Output all of the data below without changing a word, and exclude the pictures.
━━━━━ Input records
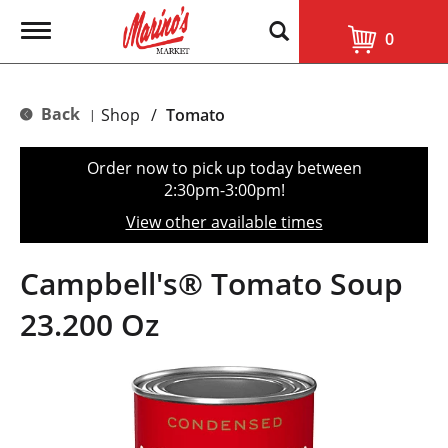
T
0
o
g
g
l
Back
Shop
/
Tomato
|
e
n
a
Order now to pick up today between
v
2:30pm-3:00pm
!
i
g
View other available times
a
t
i
Campbell's® Tomato Soup
o
n
23.200 Oz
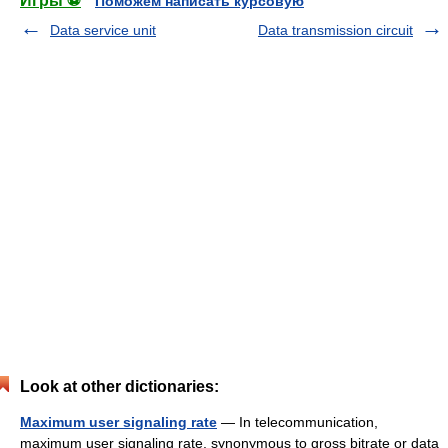
Игры ⚽
Поможем написать курсовую
Data service unit
Data transmission circuit
Look at other dictionaries:
Maximum user signaling rate
— In telecommunication,
maximum user signaling rate, synonymous to gross bitrate or data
━━━━━━━━━━
Response to the exercise —
T
0
o
g
g
l
Back
Shop
/
Tomato
|
e
n
a
Order now to pick up today between
v
2:30pm-3:00pm
!
i
g
View other available times
a
t
i
Campbell's® Tomato Soup
o
n
23.200 Oz
Игры ⚽
Поможем написать курсовую
Data service unit
Data transmission circuit
Look at other dictionaries:
Maximum user signaling rate
— In telecommunication,
maximum user signaling rate, synonymous to gross bitrate or data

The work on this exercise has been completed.